Sid Khosla, managing partner at Ernst & Young, argued that M&A activities are also being driven by growth opportunities for managers, including in digital assets and environmental, social, and governance-themed investments, that are far different than in the past. “The asset management [industry] itself is undergoing a significant transformation,” prompting managers to think about “where [their] competitive advantage is going to lie,” said Khosla during a panel discussion on Thursday. Alts managers offer a bridge to these new areas of growth. In part, that’s because traditional managers don’t always have enough of an edge or the infrastructure to invest in cryptocurrencies or ESG-related concepts, according to Khosla.

Khosla added that traditional managers increasingly view the large private equity firms as strong competitors, particularly as they’ve expanded well beyond PE into credit real estate, infrastructure, and other asset classes.
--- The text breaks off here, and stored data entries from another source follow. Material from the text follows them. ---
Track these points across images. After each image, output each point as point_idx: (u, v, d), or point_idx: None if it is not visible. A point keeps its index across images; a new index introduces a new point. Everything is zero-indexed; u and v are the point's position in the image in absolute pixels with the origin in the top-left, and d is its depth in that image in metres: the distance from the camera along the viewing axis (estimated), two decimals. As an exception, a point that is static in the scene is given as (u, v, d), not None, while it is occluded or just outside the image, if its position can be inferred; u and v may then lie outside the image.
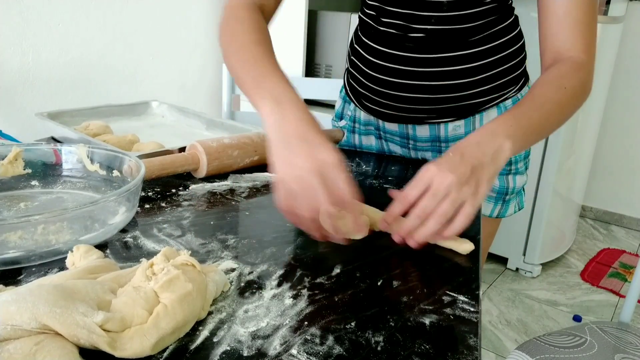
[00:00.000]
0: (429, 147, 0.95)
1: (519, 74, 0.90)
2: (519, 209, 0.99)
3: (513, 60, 0.88)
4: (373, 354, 0.41)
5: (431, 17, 0.81)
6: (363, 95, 0.94)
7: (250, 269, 0.53)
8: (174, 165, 0.75)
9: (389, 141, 1.00)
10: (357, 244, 0.60)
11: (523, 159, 0.94)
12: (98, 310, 0.39)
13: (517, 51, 0.89)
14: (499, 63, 0.86)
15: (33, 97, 1.57)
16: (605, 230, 2.79)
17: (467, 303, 0.49)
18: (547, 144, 2.08)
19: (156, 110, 1.12)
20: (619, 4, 2.03)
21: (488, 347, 1.78)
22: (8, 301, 0.37)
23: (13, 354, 0.35)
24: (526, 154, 0.95)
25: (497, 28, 0.85)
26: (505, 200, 0.95)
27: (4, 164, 0.68)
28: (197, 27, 2.08)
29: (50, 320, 0.36)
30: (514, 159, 0.93)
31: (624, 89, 2.63)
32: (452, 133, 0.91)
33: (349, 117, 1.04)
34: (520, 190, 0.97)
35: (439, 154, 0.94)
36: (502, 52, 0.86)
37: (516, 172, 0.94)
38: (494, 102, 0.89)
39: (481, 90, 0.87)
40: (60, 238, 0.53)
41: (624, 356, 1.00)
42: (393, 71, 0.87)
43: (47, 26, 1.57)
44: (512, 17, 0.88)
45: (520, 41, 0.90)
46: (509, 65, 0.87)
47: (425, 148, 0.96)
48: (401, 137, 0.97)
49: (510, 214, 0.97)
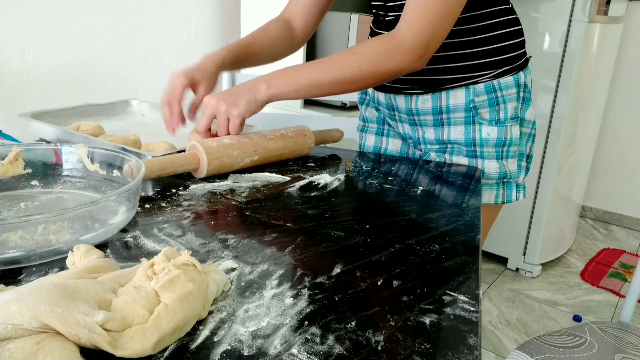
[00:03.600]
0: (407, 120, 1.01)
1: (496, 60, 0.92)
2: (504, 201, 0.99)
3: (488, 45, 0.91)
4: (373, 353, 0.41)
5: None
6: None
7: (251, 268, 0.53)
8: (174, 165, 0.75)
9: (382, 114, 1.08)
10: (357, 244, 0.60)
11: (494, 145, 0.94)
12: (99, 310, 0.39)
13: (496, 38, 0.91)
14: (471, 44, 0.90)
15: (33, 97, 1.57)
16: (605, 230, 2.79)
17: (467, 303, 0.49)
18: (547, 144, 2.08)
19: (135, 108, 1.12)
20: (619, 4, 2.03)
21: (488, 347, 1.78)
22: (9, 300, 0.37)
23: (14, 353, 0.35)
24: (499, 140, 0.93)
25: (481, 11, 0.89)
26: (505, 183, 0.98)
27: (4, 164, 0.68)
28: (197, 27, 2.08)
29: (51, 320, 0.36)
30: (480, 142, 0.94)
31: (624, 89, 2.63)
32: (421, 106, 0.97)
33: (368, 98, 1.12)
34: (507, 182, 0.98)
35: (414, 126, 1.01)
36: (477, 35, 0.90)
37: (482, 155, 0.95)
38: (462, 82, 0.92)
39: (450, 66, 0.91)
40: (60, 238, 0.53)
41: (624, 356, 1.00)
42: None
43: (47, 26, 1.57)
44: (501, 5, 0.91)
45: (502, 30, 0.91)
46: (481, 49, 0.90)
47: (405, 120, 1.02)
48: (388, 110, 1.04)
49: (488, 202, 0.98)
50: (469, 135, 0.94)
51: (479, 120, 0.93)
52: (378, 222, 0.67)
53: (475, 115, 0.93)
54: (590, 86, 2.11)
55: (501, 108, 0.93)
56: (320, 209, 0.71)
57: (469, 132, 0.94)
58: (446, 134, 0.96)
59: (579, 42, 1.92)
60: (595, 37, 1.98)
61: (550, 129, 2.05)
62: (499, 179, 0.96)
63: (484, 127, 0.93)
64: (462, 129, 0.94)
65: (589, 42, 1.96)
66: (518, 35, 0.94)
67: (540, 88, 2.01)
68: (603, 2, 1.93)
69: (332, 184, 0.81)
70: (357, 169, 0.89)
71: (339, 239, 0.62)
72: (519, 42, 0.94)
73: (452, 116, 0.95)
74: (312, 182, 0.81)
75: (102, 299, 0.40)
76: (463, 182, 0.86)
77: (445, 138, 0.96)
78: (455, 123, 0.95)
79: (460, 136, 0.95)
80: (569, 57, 1.95)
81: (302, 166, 0.89)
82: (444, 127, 0.96)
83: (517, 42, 0.93)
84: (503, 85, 0.92)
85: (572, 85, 1.98)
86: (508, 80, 0.92)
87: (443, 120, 0.96)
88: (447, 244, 0.62)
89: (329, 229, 0.64)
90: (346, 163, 0.93)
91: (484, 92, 0.92)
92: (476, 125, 0.93)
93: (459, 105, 0.93)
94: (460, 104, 0.93)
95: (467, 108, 0.93)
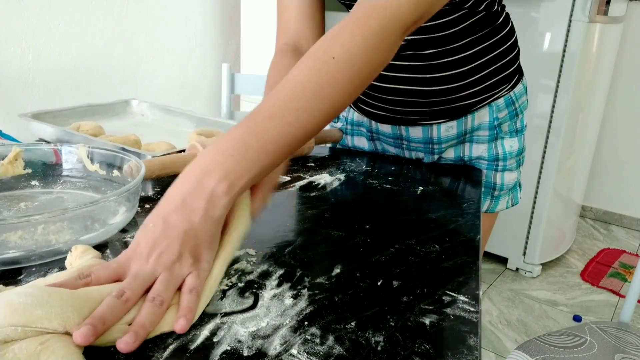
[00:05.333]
0: (422, 148, 0.95)
1: (510, 72, 0.90)
2: (512, 204, 0.99)
3: (503, 59, 0.88)
4: (373, 353, 0.41)
5: None
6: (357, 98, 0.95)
7: (251, 268, 0.53)
8: (174, 165, 0.75)
9: (383, 142, 1.00)
10: (357, 244, 0.60)
11: (515, 156, 0.93)
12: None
13: (507, 50, 0.88)
14: (489, 64, 0.86)
15: (33, 98, 1.57)
16: (605, 230, 2.79)
17: (467, 303, 0.49)
18: (547, 144, 2.08)
19: (135, 108, 1.12)
20: (619, 4, 2.03)
21: (488, 347, 1.78)
22: (29, 304, 0.37)
23: (17, 353, 0.35)
24: (518, 151, 0.94)
25: (485, 31, 0.84)
26: (495, 196, 0.95)
27: (4, 164, 0.68)
28: (197, 27, 2.08)
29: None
30: (503, 156, 0.92)
31: (624, 89, 2.63)
32: (445, 134, 0.92)
33: (343, 119, 1.05)
34: (514, 186, 0.97)
35: (431, 155, 0.95)
36: (492, 53, 0.86)
37: (504, 169, 0.93)
38: (486, 101, 0.89)
39: (473, 91, 0.87)
40: (60, 238, 0.53)
41: (624, 356, 1.00)
42: (383, 77, 0.87)
43: (47, 26, 1.57)
44: (501, 17, 0.87)
45: (511, 39, 0.89)
46: (499, 64, 0.87)
47: (419, 149, 0.96)
48: (395, 139, 0.97)
49: (502, 209, 0.97)
50: (491, 151, 0.92)
51: (501, 135, 0.91)
52: (378, 222, 0.67)
53: (499, 132, 0.91)
54: (590, 86, 2.11)
55: (519, 118, 0.92)
56: (320, 209, 0.71)
57: (492, 149, 0.92)
58: (467, 152, 0.94)
59: (579, 42, 1.92)
60: (595, 37, 1.98)
61: (550, 129, 2.05)
62: (513, 185, 0.96)
63: (505, 141, 0.92)
64: (486, 147, 0.92)
65: (589, 42, 1.96)
66: (516, 39, 0.93)
67: (540, 88, 2.01)
68: (603, 2, 1.93)
69: (332, 184, 0.81)
70: (357, 169, 0.89)
71: (339, 239, 0.62)
72: (517, 46, 0.94)
73: (475, 134, 0.92)
74: (312, 182, 0.81)
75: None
76: (463, 182, 0.86)
77: (466, 155, 0.94)
78: (479, 141, 0.92)
79: (483, 153, 0.93)
80: (569, 57, 1.94)
81: (302, 166, 0.89)
82: (465, 145, 0.94)
83: (518, 47, 0.93)
84: (518, 95, 0.91)
85: (572, 85, 1.98)
86: (520, 88, 0.91)
87: (465, 139, 0.93)
88: (447, 244, 0.62)
89: (329, 229, 0.64)
90: (346, 163, 0.93)
91: (504, 106, 0.90)
92: (498, 140, 0.92)
93: (483, 123, 0.90)
94: (485, 122, 0.90)
95: (492, 126, 0.90)
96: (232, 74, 1.47)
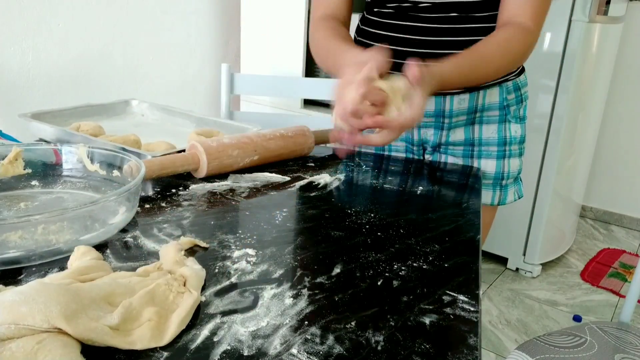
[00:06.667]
0: (433, 123, 0.96)
1: None
2: (519, 197, 1.01)
3: None
4: (373, 353, 0.41)
5: None
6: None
7: (251, 268, 0.53)
8: (174, 165, 0.75)
9: None
10: (357, 244, 0.60)
11: (519, 143, 0.97)
12: (112, 314, 0.40)
13: None
14: None
15: (33, 97, 1.57)
16: (605, 230, 2.79)
17: (467, 303, 0.49)
18: (547, 144, 2.08)
19: (135, 108, 1.11)
20: (619, 4, 2.03)
21: (488, 347, 1.78)
22: (16, 301, 0.37)
23: (15, 352, 0.35)
24: (521, 138, 0.98)
25: None
26: (503, 185, 0.98)
27: (4, 164, 0.68)
28: (197, 27, 2.08)
29: (64, 324, 0.37)
30: (508, 141, 0.96)
31: (624, 89, 2.63)
32: (457, 107, 0.93)
33: None
34: (517, 177, 1.00)
35: (440, 131, 0.96)
36: None
37: (510, 154, 0.96)
38: (497, 81, 0.92)
39: None
40: (60, 238, 0.53)
41: (624, 356, 1.00)
42: (403, 41, 0.90)
43: (47, 26, 1.57)
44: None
45: None
46: None
47: (429, 124, 0.97)
48: None
49: (511, 201, 0.99)
50: (501, 133, 0.95)
51: (509, 118, 0.95)
52: (378, 222, 0.67)
53: (507, 114, 0.95)
54: (590, 86, 2.11)
55: (522, 106, 0.96)
56: (320, 209, 0.71)
57: (501, 131, 0.95)
58: (477, 133, 0.96)
59: (579, 42, 1.92)
60: (595, 37, 1.98)
61: (550, 129, 2.05)
62: (517, 174, 0.99)
63: (512, 125, 0.95)
64: (495, 127, 0.95)
65: (589, 42, 1.96)
66: None
67: (540, 88, 2.01)
68: (603, 2, 1.93)
69: (332, 184, 0.81)
70: (357, 169, 0.89)
71: (339, 239, 0.62)
72: None
73: (485, 115, 0.95)
74: (312, 182, 0.81)
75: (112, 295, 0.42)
76: (463, 182, 0.86)
77: (476, 137, 0.96)
78: (489, 122, 0.95)
79: (493, 135, 0.95)
80: (569, 57, 1.94)
81: (302, 166, 0.89)
82: (475, 126, 0.96)
83: None
84: (522, 83, 0.95)
85: (572, 85, 1.97)
86: (524, 78, 0.96)
87: (475, 119, 0.95)
88: (447, 244, 0.62)
89: (329, 229, 0.64)
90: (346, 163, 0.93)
91: (512, 89, 0.94)
92: (506, 123, 0.95)
93: (493, 103, 0.94)
94: (494, 102, 0.94)
95: (501, 106, 0.94)
96: (231, 74, 1.47)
“[2021] is the first year on a global basis that we expect private equity deal values to exceed $1 trillion,” added Chris Smyth, EY Americas Private Equity Leader, during the panel. “There is an excess of $750 billion of dry power available for investments, which is also at an all-time high.” That means private equity firms have plenty of profits to reinvest and strengthen their businesses, making them even more formidable competitors to traditional managers. PE firms have also taken some large asset managers private. This year private equity firms Reverence Capital Partners and GTCR acquired Wells Fargo Asset Management from Wells Fargo & Co., which kept a 9.9 percent equity stake and will continue to distribute investments from Allspring Global, the new name of WFAM.

When thinking about the big picture of finance, investment management firms are riding the hot M&A wave that has spread to “every single sector,” according to Brian Salsberg, EY Global Buy and Integrate Leader. From manufacturers to technology firms, almost every industry is looking for ways to take advantage of the cheap cost of capital. “Money is almost free,” Salsberg said. “You don’t have to be a finance major to understand that if you can borrow money at next to nothing, then you can take more risk with that capital.”

The tailwinds behind M&A also come from the “disruption in every industry” as companies adapt to the digital economy. The surge of companies spinning off existing businesses that no longer fit their strategy into independent firms has contributed more M&A targets, Salsberg said.

And it’s not just the largest companies that are doing the acquiring. Small to mid-size firms are dipping their toes into the M&A market, according to PwC. Mega-deals have given ways to “smaller scale consolidation,” which could be the trend for 2022. Smaller managers are also increasingly taking minority stakes in alternatives firms.

“In earlier cycles, we’ve seen a very polarized M&A environment,” said Khosla. “[But] this time around, there’s been as many sub-billion dollar deals as the one-to-five billion ones, [as well as] the mega-deals.”